▶ _What the task asks_: Reproduce every line of the entries below word for word, leaving out the pictures.

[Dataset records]

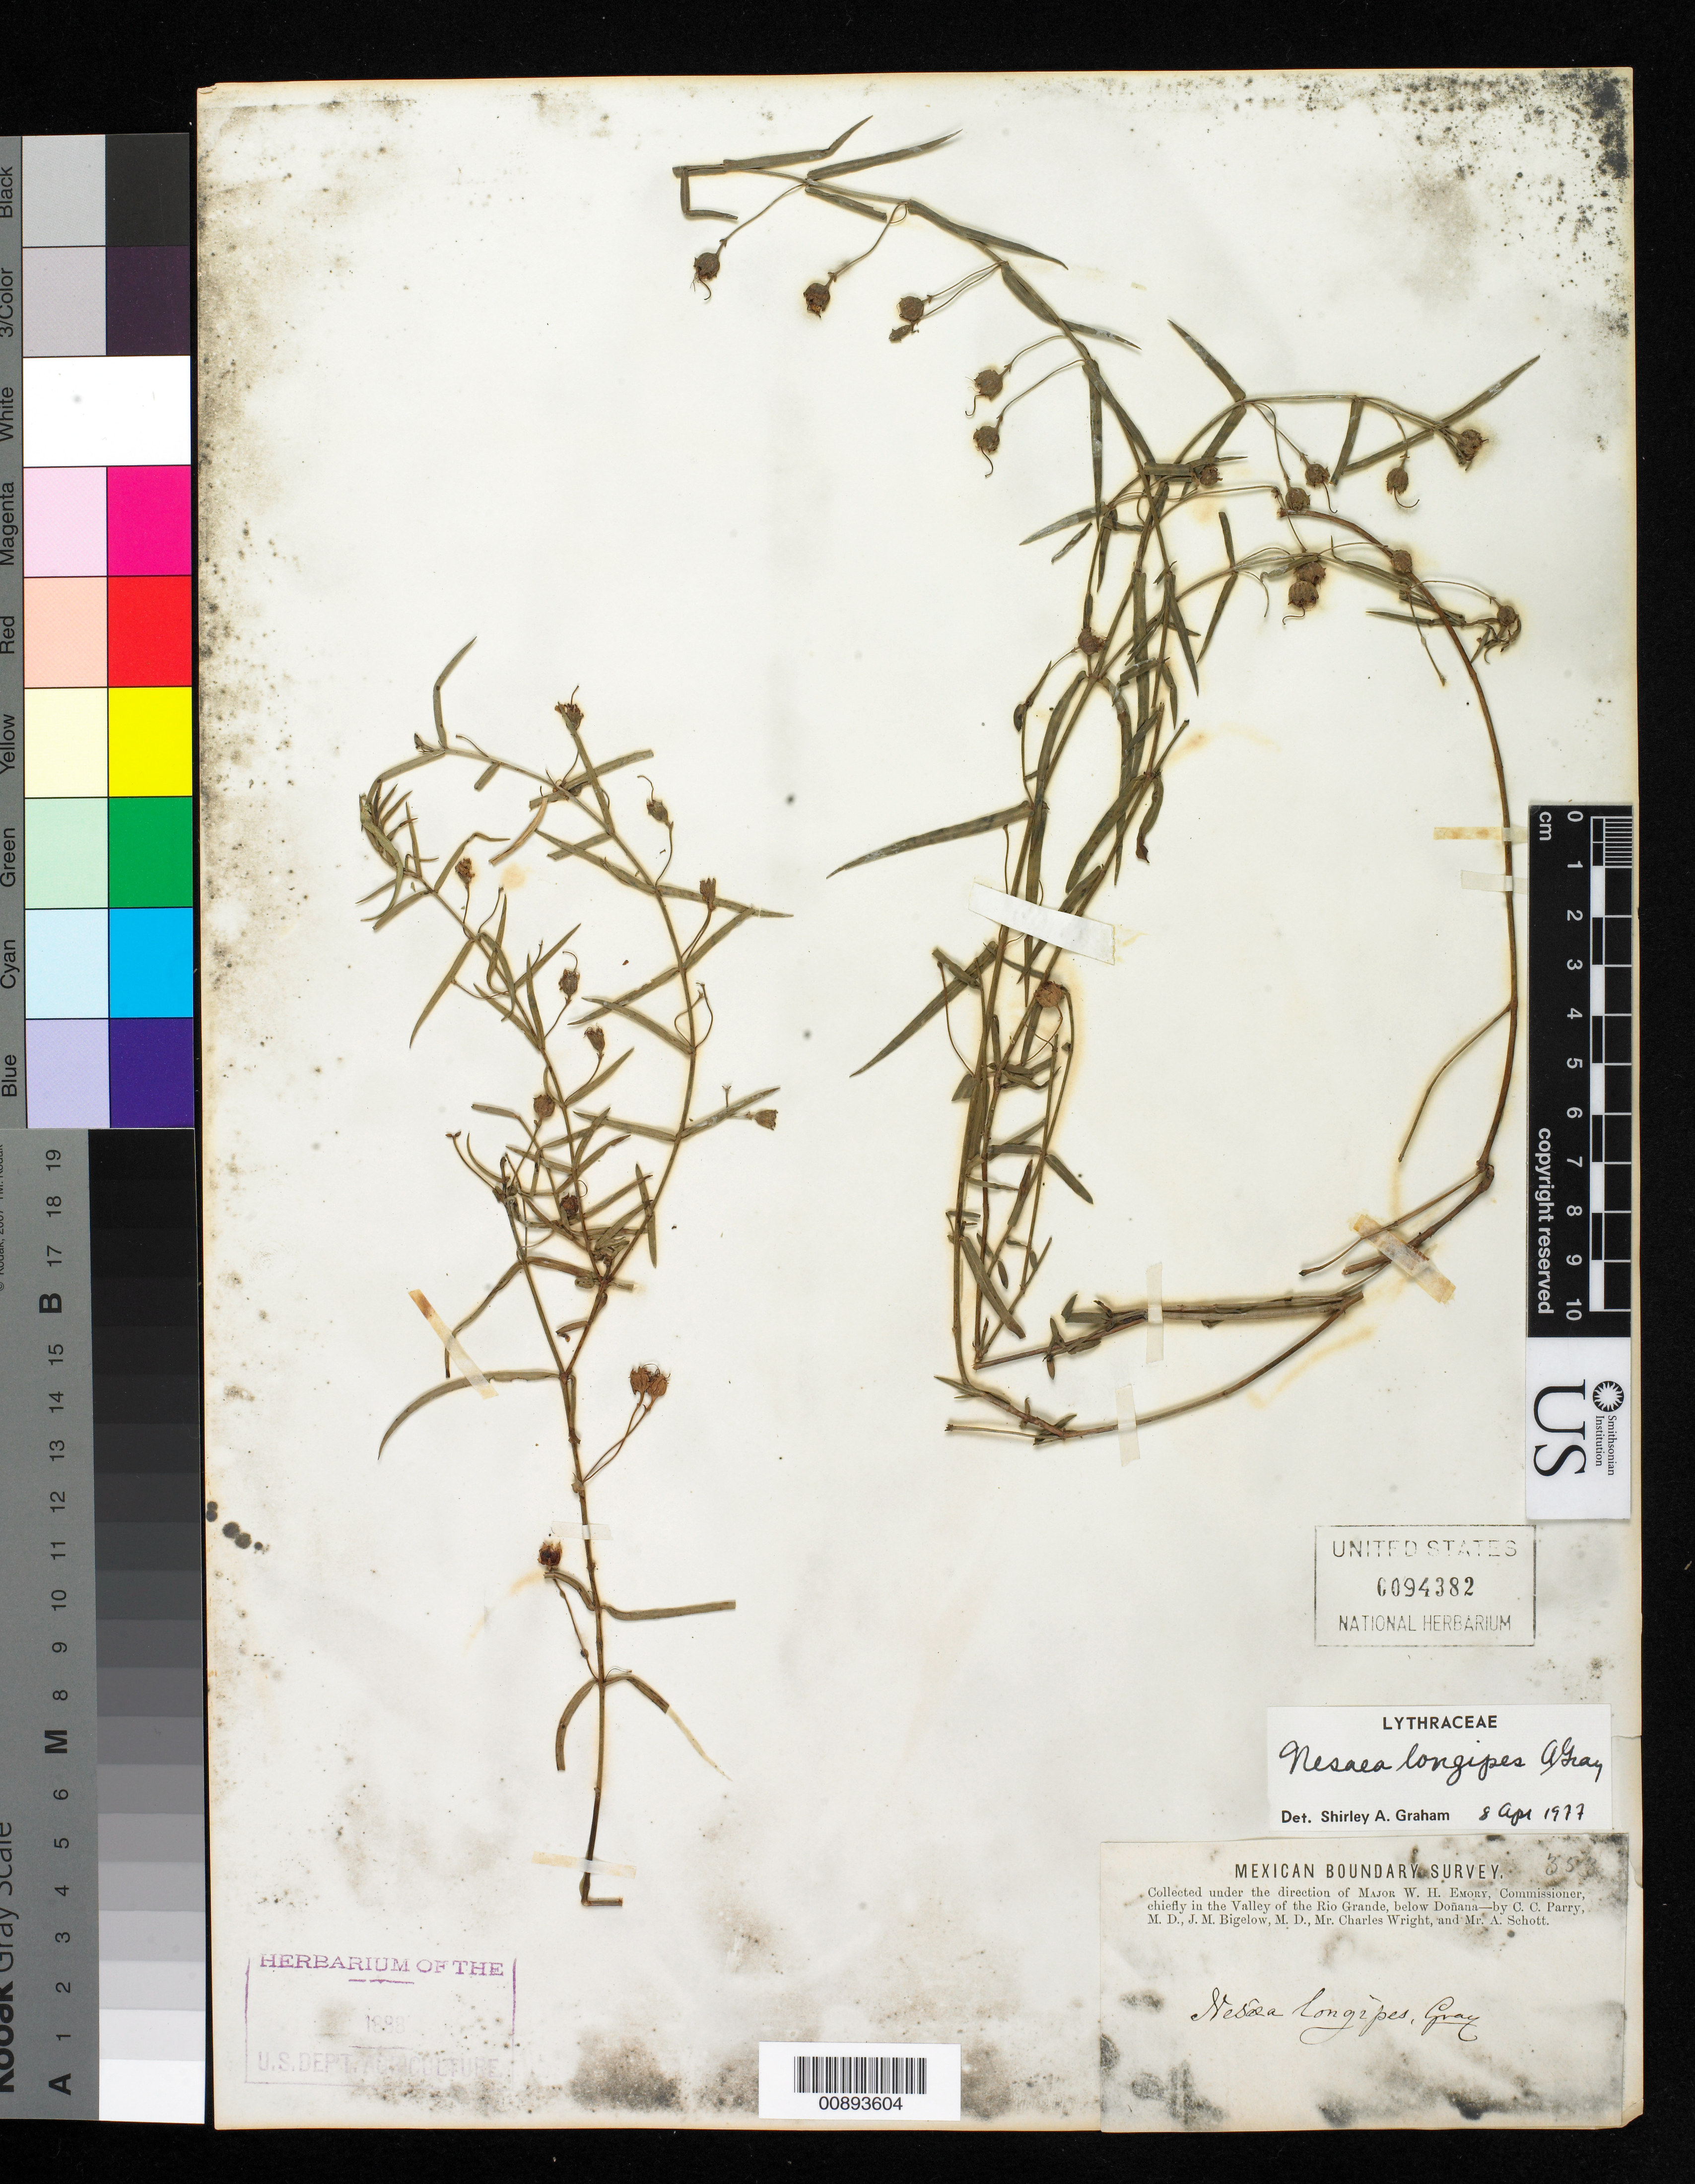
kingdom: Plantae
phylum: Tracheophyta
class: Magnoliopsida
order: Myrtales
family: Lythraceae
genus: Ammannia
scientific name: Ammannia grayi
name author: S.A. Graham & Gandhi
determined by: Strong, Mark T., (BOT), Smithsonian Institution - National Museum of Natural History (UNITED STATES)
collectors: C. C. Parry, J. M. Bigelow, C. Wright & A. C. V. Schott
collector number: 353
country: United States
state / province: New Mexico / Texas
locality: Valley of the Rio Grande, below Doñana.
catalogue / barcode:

▶ _Written answer_:
kingdom: Plantae
phylum: Tracheophyta
class: Magnoliopsida
order: Myrtales
family: Lythraceae
genus: Ammannia
scientific name: Ammannia grayi
name author: S.A. Graham & Gandhi
determined by: Strong, Mark T., (BOT), Smithsonian Institution - National Museum of Natural History (UNITED STATES)
collectors: C. C. Parry, J. M. Bigelow, C. Wright & A. C. V. Schott
collector number: 353
country: United States
state / province: New Mexico / Texas
locality: Valley of the Rio Grande, below Doñana.
catalogue / barcode:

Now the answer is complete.